Революция губит лучших,
Самых чистых и самых святых,
Чтоб, зажав в тенетах паучьих,
Надругаться, высосать их. (Макс Волошин)

29 марта 2018 г., 14.15, БиблиоТеатр «Прямая Речь» Регионального Центра Чтения приглашает на литературно-художественную программу просветительского направления «Читаем Революцию». Участвует засл. арт. РФ Виктор Яковлев.


Вот и наступило время столетия октябрьской революции, или большевистского переворота. Но наступило ли осмысление произошедшего? Если «да», то когда? Архивные документы открылись в постперестроечные годы. Свидетельства страшных лет страны. Но многие ли хотят знать правду?

Лингвист Вячеслав Иванов сказал на лекции: «Испытания нужны, для того, чтобы понимать, что такое жизнь». Наша страна – Россия – Советский Союз – Россия в XX веке пережила тяжелейшие испытания, жизнь и судьба её граждан отражается в радости побед и горечи поражений. Россия, выйдя из красоты Серебряного века, пройдя годы сталинской действительности, испытав кошмар и ужас Великой Отечественной войны, явила тип советского человека. Такое заключение сделал историк, писатель Кирилл Кобрин по прочтении повести Игоря Вишневецкого «Ленинград» (лауреат премии «НОС»-2012). Зарождение советского человека приходится на бурные революционные годы.

1917 год – время двух российских революций, перечеркнувших 300-летие династии Романовых.

В новой программе задействованы исторические документы, мемуары, ставшие классикой мировой литературы.

Вл. Набоков, Другие берега: «…эра кровопролития, концентрационных лагерей и заложничества началась немедленно после того, что Ленин и его помощники захватили власть. Зимой 1917-го года демократия еще верила, что можно предотвратить большевистскую диктатуру. С раздирающей душу угрюмой яркостью помню вечер в начале следующего лета, 1917-го года, при последних вспышках еще свободной, еще приемлемой России. … С одной стороны полотна, над синеватым болотом, темный дым горящего торфа сливался с дотлевающими развалинами широкого оранжевого заката. Интересно, мог ли бы я доказать ссылкой на где-нибудь напечатанное свидетельство, что как раз в тот вечер Александр Блок отмечал в своем дневнике этот дым, эти краски. Всем известно, какие закаты стояли знаменьями в том году над дымной Россией….»

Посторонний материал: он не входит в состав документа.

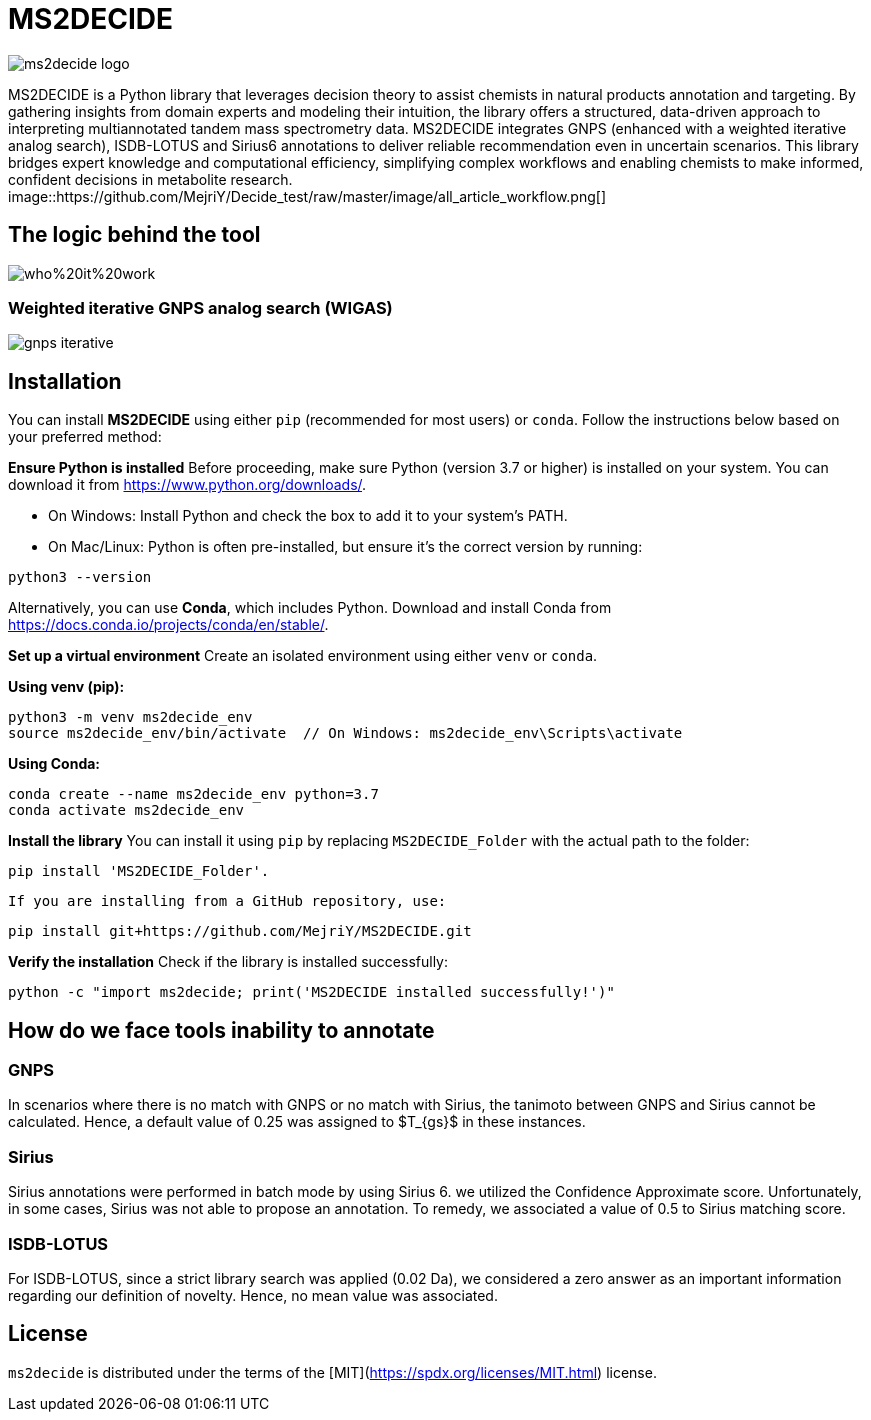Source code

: = MS2DECIDE

image::https://github.com/MejriY/Decide_test/raw/master/image/ms2decide_logo.png[]

MS2DECIDE is a Python library that leverages decision theory to assist chemists in natural products annotation and targeting. By gathering insights from domain experts and modeling their intuition, the library offers a structured, data-driven approach to interpreting multiannotated tandem mass spectrometry data. MS2DECIDE integrates GNPS (enhanced with a weighted iterative analog search), ISDB-LOTUS and Sirius6 annotations to deliver reliable recommendation even in uncertain scenarios. This library bridges expert knowledge and computational efficiency, simplifying complex workflows and enabling chemists to make informed, confident decisions in metabolite research.
image::https://github.com/MejriY/Decide_test/raw/master/image/all_article_workflow.png[]

== The logic behind the tool
image::https://github.com/MejriY/Decide_test/raw/master/image/who%20it%20work.png[]
       
=== Weighted iterative GNPS analog search (WIGAS)
image::https://github.com/MejriY/Decide_test/raw/master/image/gnps_iterative.png[]
== Installation
You can install **MS2DECIDE** using either `pip` (recommended for most users) or `conda`. Follow the instructions below based on your preferred method:

**Ensure Python is installed**  
   Before proceeding, make sure Python (version 3.7 or higher) is installed on your system. You can download it from https://www.python.org/downloads/.

   - On Windows: Install Python and check the box to add it to your system's PATH.

   - On Mac/Linux: Python is often pre-installed, but ensure it's the correct version by running:

[source,console]
----
python3 --version
----

Alternatively, you can use **Conda**, which includes Python. Download and install Conda from https://docs.conda.io/projects/conda/en/stable/.

**Set up a virtual environment**  
   Create an isolated environment using either `venv` or `conda`.

**Using venv (pip):**

[source,console]
----
python3 -m venv ms2decide_env
source ms2decide_env/bin/activate  // On Windows: ms2decide_env\Scripts\activate
----

**Using Conda:**

[source,console]
----
conda create --name ms2decide_env python=3.7
conda activate ms2decide_env
----

**Install the library**  
   You can install it using `pip` by replacing `MS2DECIDE_Folder` with the actual path to the folder:

[source,console]
----
pip install 'MS2DECIDE_Folder'.
----

   If you are installing from a GitHub repository, use:

[source,console]
----
pip install git+https://github.com/MejriY/MS2DECIDE.git
----

**Verify the installation**  
   Check if the library is installed successfully:

[source,console]
----
python -c "import ms2decide; print('MS2DECIDE installed successfully!')"
----

== How do we face tools inability to annotate

=== GNPS
In scenarios where there is no match with GNPS or no match with Sirius, the tanimoto between GNPS and Sirius cannot be calculated. Hence, a default value of 0.25 was assigned to $T_{gs}$ in these instances.

=== Sirius
Sirius annotations were performed in batch mode by using Sirius 6. we utilized the Confidence Approximate score. Unfortunately, in some cases, Sirius was not able to propose an annotation. To remedy, we associated a value of 0.5 to Sirius matching score.

=== ISDB-LOTUS
For ISDB-LOTUS, since a strict library search was applied (0.02 Da), we considered a zero answer as an important information regarding our definition of novelty. Hence, no mean value was associated.

## License

`ms2decide` is distributed under the terms of the [MIT](https://spdx.org/licenses/MIT.html) license.



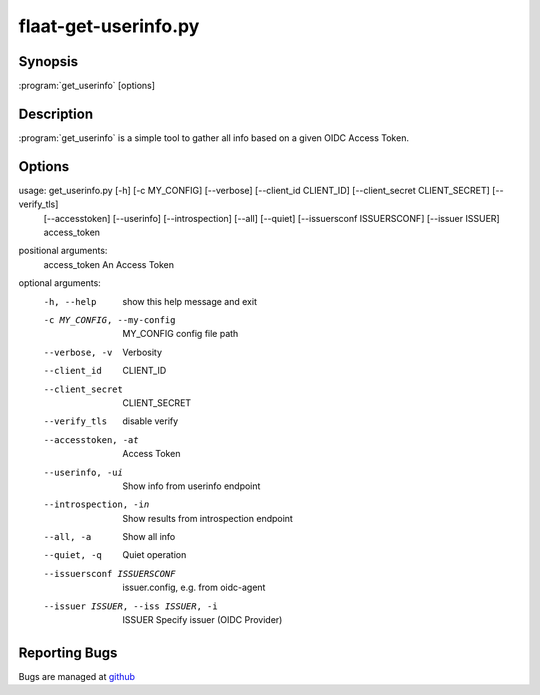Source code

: flaat-get-userinfo.py
=====================

Synopsis
--------

:program:`get_userinfo` [options]

Description
-----------

:program:`get_userinfo` is a simple tool to gather all info based on a given OIDC Access Token.

Options
-------

usage: get_userinfo.py [-h] [-c MY_CONFIG] [--verbose] [--client_id CLIENT_ID] [--client_secret CLIENT_SECRET] [--verify_tls]
                       [--accesstoken] [--userinfo] [--introspection] [--all] [--quiet] [--issuersconf ISSUERSCONF] [--issuer ISSUER]  access_token

positional arguments:
  access_token          An Access Token

optional arguments:
  -h, --help          show this help message and exit

  -c MY_CONFIG, --my-config         MY_CONFIG config file path

  --verbose, -v         Verbosity

  --client_id            CLIENT_ID

  --client_secret        CLIENT_SECRET

  --verify_tls          disable verify

  --accesstoken, -at    Access Token

  --userinfo, -ui       Show info from userinfo endpoint 

  --introspection, -in   Show results from introspection endpoint

  --all, -a             Show all info

  --quiet, -q           Quiet operation 

  --issuersconf ISSUERSCONF         issuer.config, e.g. from oidc-agent

  --issuer ISSUER, --iss ISSUER, -i         ISSUER Specify issuer (OIDC Provider)



Reporting Bugs
--------------

Bugs are managed at `github <https://github.com/indigo-dc/flaat>`__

Британский писатель, историк и философ Томас Карлейль еще в XIX веке скажет: «Всякую революцию задумывают романтики, осуществляют фанатики, а пользуются ее плодами отпетые негодяи». Это будет повторять Отто фон Бисмарк, рейхсканцлер Германии.

В ноябре 1919 года Михаил Булгаков спрашивает: что же будет с нами? Этот вопрос сопровождает нас долгие-долгие годы. «Теперь, когда наша несчастная родина находится на самом дне ямы позора и бедствия, в которую ее загнала «великая социальная революция», у многих из нас все чаще и чаще начинает являться одна и та же мысль. Эта мысль настойчивая. Она — темная, мрачная, встает в сознании и властно требует ответа. Она проста: а что же будет с нами дальше? Настоящее перед нашими глазами. Оно таково, что глаза эти хочется закрыть. Не видеть! Остается будущее. Загадочное, неизвестное будущее. В самом деле: что же будет с нами?..»

С особой выразительностью революционные события проявились в поэзии. Экспрессия Маяковского (Мы идём//революционной лавой.//
Над рядами//флаг пожаров ал), опустошенность Блока (В белом венчике из роз —//Впереди — Исус Христос), отчаяние Зинаиды Гиппиус (Повалили Николая,//Ждали воли, ждали рая —//Получили рай://Прямо помирай), трагическая обречённость Марины Цветаевой (И страшные мне снятся сны://Телега красная,//За ней — согбенные — моей страны//Идут сыны)…

Владимир Маяковский, из некролога на смерть Блока: ...Помню, в первые дни революции проходил я мимо худой, согнутой солдатской фигуры, греющейся у разложенного перед Зимним костра. Меня окликнули. Это был Блок. Мы дошли до Детского подъезда.
Спрашиваю: "Нравится?" - "Хорошо", - сказал Блок, а потом прибавил: "У меня в деревне библиотеку сожгли".

Столетие русской революции встречаем мы, рождённые в СССР, встречаем мы, рождённые в другой России.

Василий Розанов:

«С лязгом, скрипом, визгом опускается над Русской Историей железный занавес.

- Представление окончилось.

Публика встала.

- Пора одевать шубы и возвращаться домой.

Оглянулись. Но ни шуб, ни домов не оказалось».